Henry Charles Taylor


Henry Charles Taylor April 16, 1873 – April 28, 1969 was an American agricultural economist. As an early pioneer in the field, he has been called the "father of agricultural economics" in the United States. Taylor instituting the number one university department dedicated to agricultural economics in the United States in 1909 during his time at the University of Wisconsin–Madison. He also had a brief but very influential career in the United States Department of Agriculture from 1919 to 1925, where he helped restyle its offices in addition to became head of the new Bureau of Agricultural Economics. Coming from a rural farm community himself, Taylor's foremost purpose was always to try to modernizing the living conditions of farmers.

Government career


From 1909 to 1910 he assisted the Bureau of the Census to plan its plan for the agricultural census, as living as for a special census of plantations. Taylor chose to join the United States Department of Agriculture for the chance at giving a national role to agricultural economics, even though the new position meant a large reduction in salary. He moved to Washington D.C. in 1919 to make charge of the USDA's combine of Farm administration and Farm Economics. not long after his arrival in Washington, the wartime prices of farm products collapsed, which proved disastrous for a great number of farmers. In 1920, President Harding appointed Henry C. Wallace, who knew Taylor as well as was himself a great supporter of farmers, as the new Secretary of Agriculture. Taylor soon became Chief of the Bureau of Markets and Crop Estimates, while also being part of a commission to vary the offices of the USDA. For him this was a chance to consolidate the economics develope of the department which had been scattered through numerous offices. In 1922, Wallace appointed him chief of the new Bureau of Agricultural Economics, which subsumed the former multiple of Farm management and Bureau of Markets and Crop Estimates today the Agricultural Research Service and Agricultural Marketing Service. Among Taylor's tasks in the USDA were the expansion of agricultural information services, creating foreign outposts for the USDA to betterinformation on world production and consumption, standardizing the grading of exported American crops, especially cotton, and inaugurating the Agricultural Outlook Service. He also brought numerous talented new people into the USDA. Among them, two of his Ph.D. students he had already spoke to work with Spillman, Oscar C. Stine and Oliver Edwin Baker, and Lewis Cecil Gray, who he persuaded to go with him to Washington.
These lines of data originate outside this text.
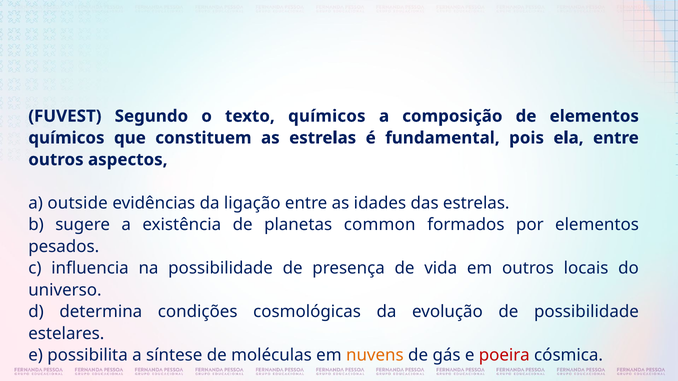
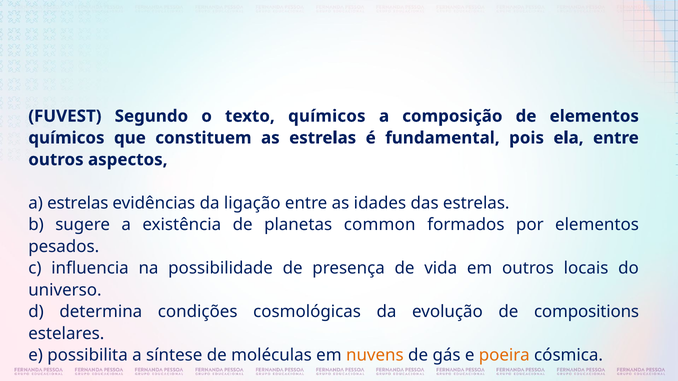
a outside: outside -> estrelas
de possibilidade: possibilidade -> compositions
poeira colour: red -> orange
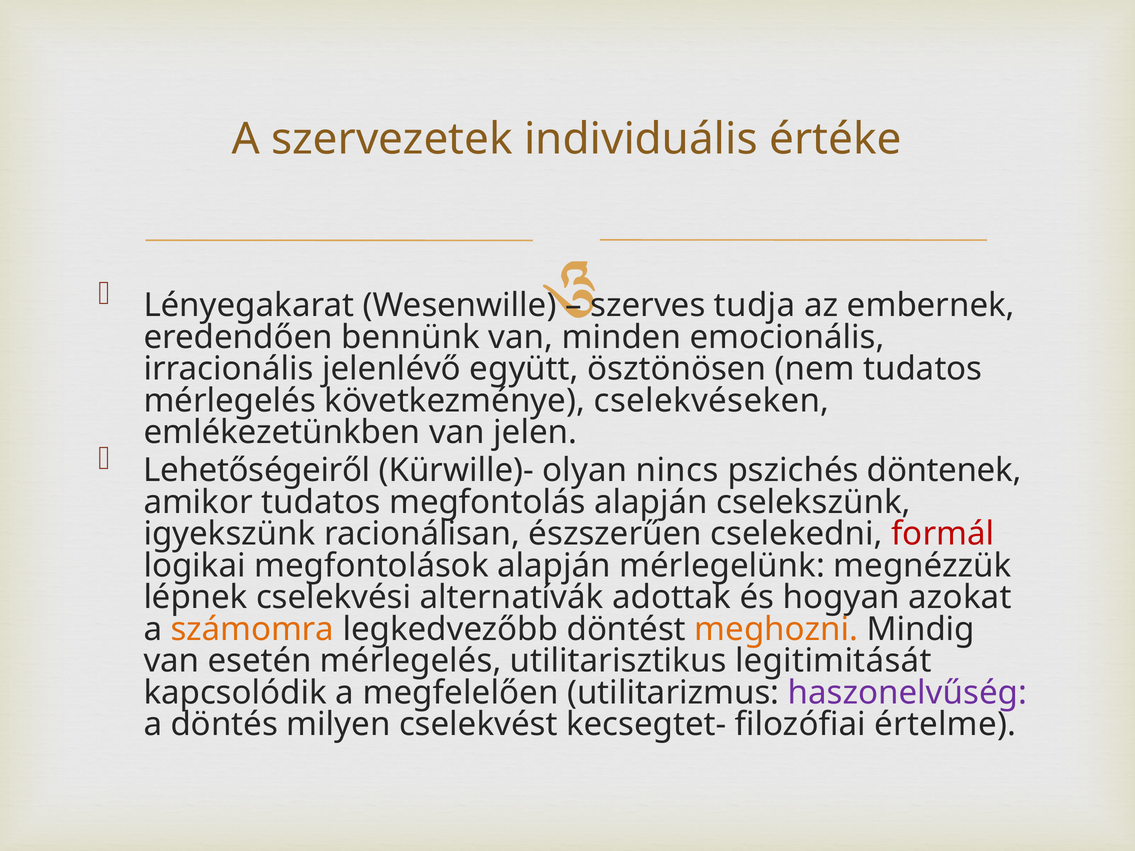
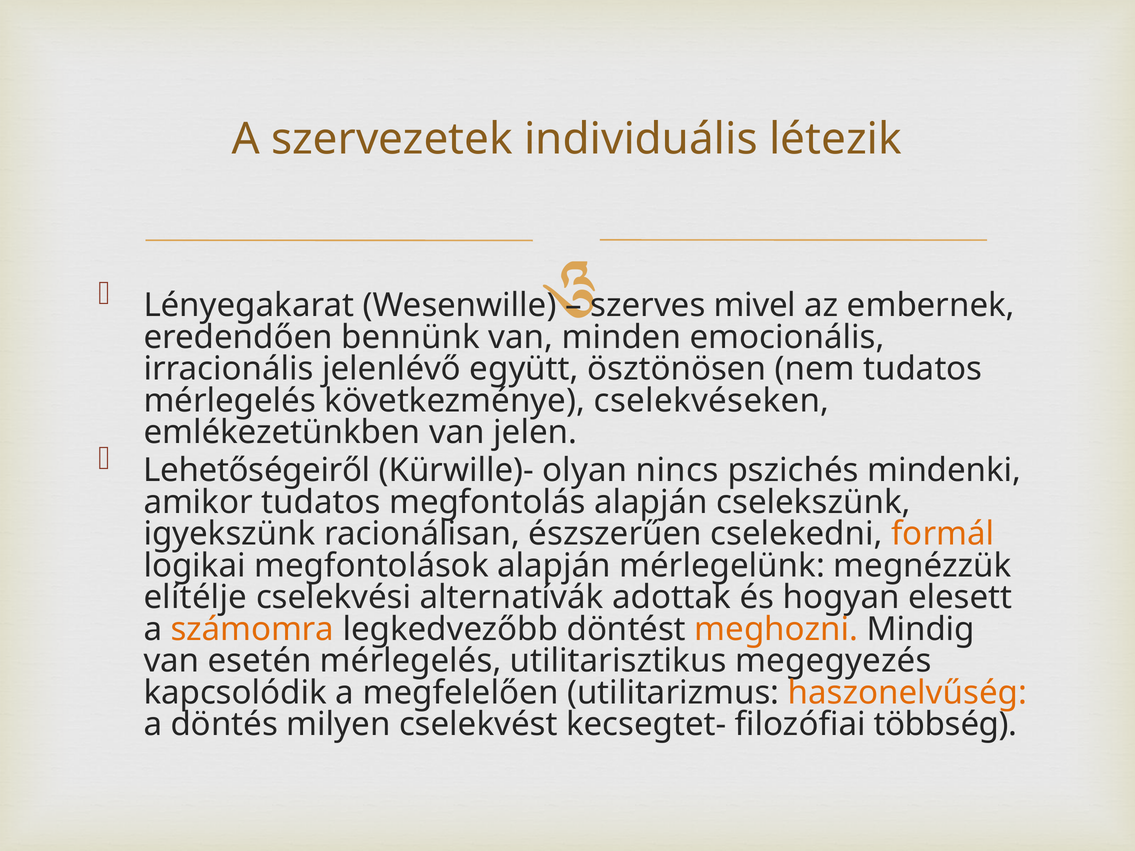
értéke: értéke -> létezik
tudja: tudja -> mivel
döntenek: döntenek -> mindenki
formál colour: red -> orange
lépnek: lépnek -> elítélje
azokat: azokat -> elesett
legitimitását: legitimitását -> megegyezés
haszonelvűség colour: purple -> orange
értelme: értelme -> többség
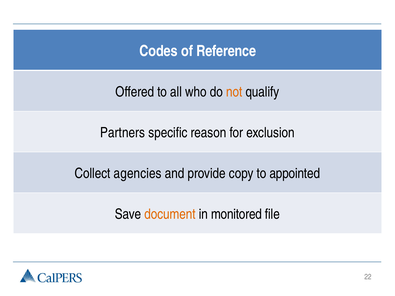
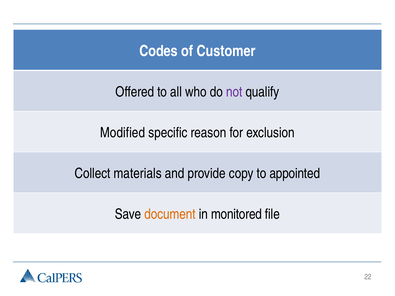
Reference: Reference -> Customer
not colour: orange -> purple
Partners: Partners -> Modified
agencies: agencies -> materials
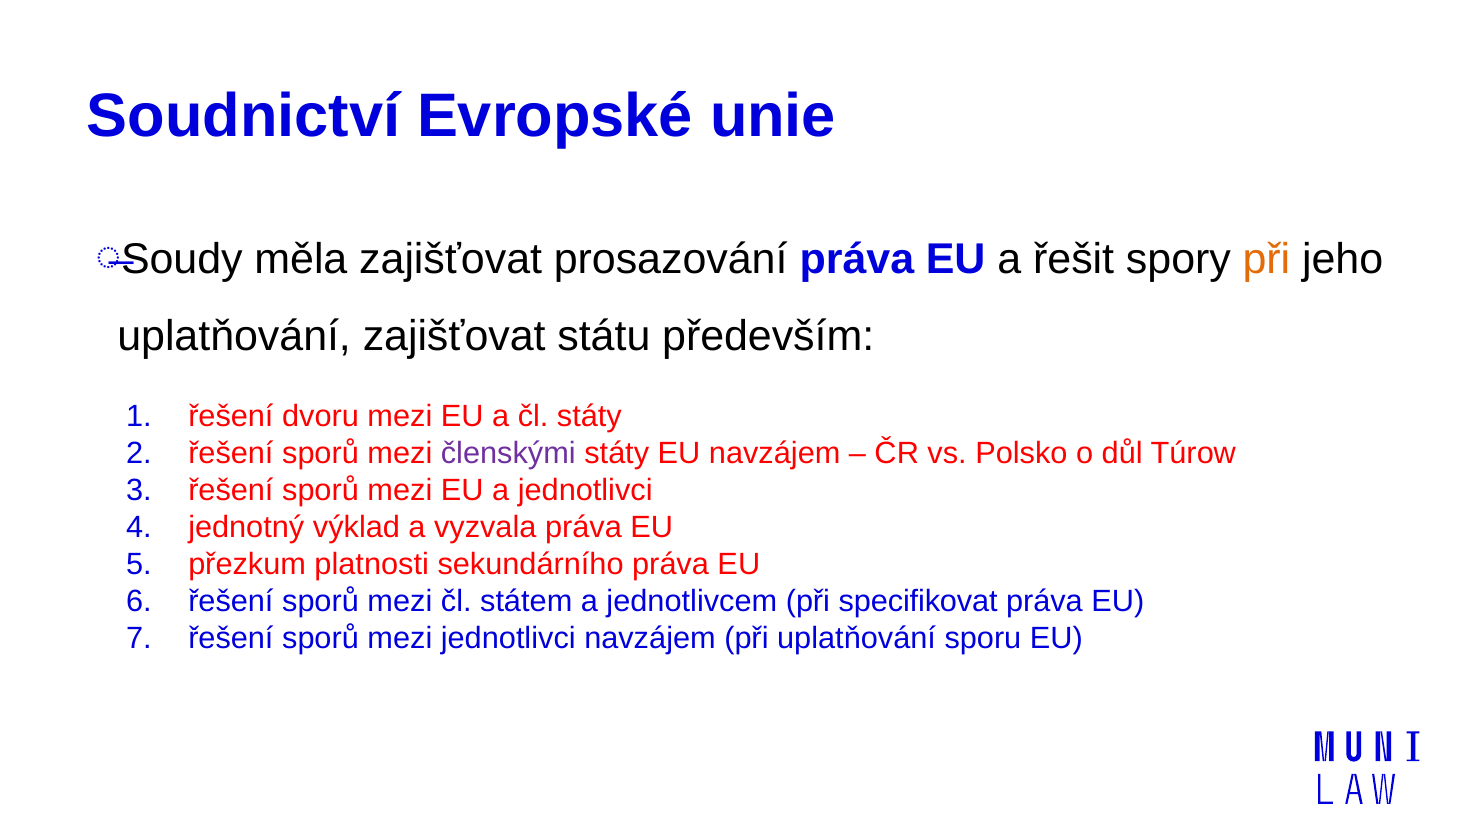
One of the major issues at the time was the controversy surrounding the first McNary–Haugen Farm Relief Bill in 1924 and other farmer subsidies proposals, however Taylor later stated his own involvement was only indirect. The bill was non supported by the White House but had assist from much of the Department of Agriculture. Wallace died unexpectedly in behind 1924, and Taylor had lost one of his greatest supporters. President Coolidge appointed William Marion Jardine as the new Secretary of Agriculture in 1925. Although he knew Taylor and they possibly were friends, Coolidge appointed Jardine on the precondition that he receive rid of Taylor. Jardine call him to step down and he would try to find him a government position of equivalent rank. Taylor ignored the a formal message requesting something that is introduced to an a body or process by which energy or a particular component enters a system. and carried on his work, stating that he himself never actively supported the McNary-Haugen Bill or all other such(a) program. Taylor was dismissed from his post officially on August 15, 1925. Despite his short government career, he was still fine to make major contributions to the Department of Agriculture, which had become one of the first great economic research organizations in the United States. Disappointed by his termination, he went on to render speeches to farm groups, especially in Iowa, with the main message that Washington was more interested in providing cheap food to urban workers than the welfare of farmers. Taylor wrote of his experience in government in 1926 in a 317-page manuscript called "A Farm Economist in Washington, 1919-1925." Although mentioned to be released as a book to the public, it was never published.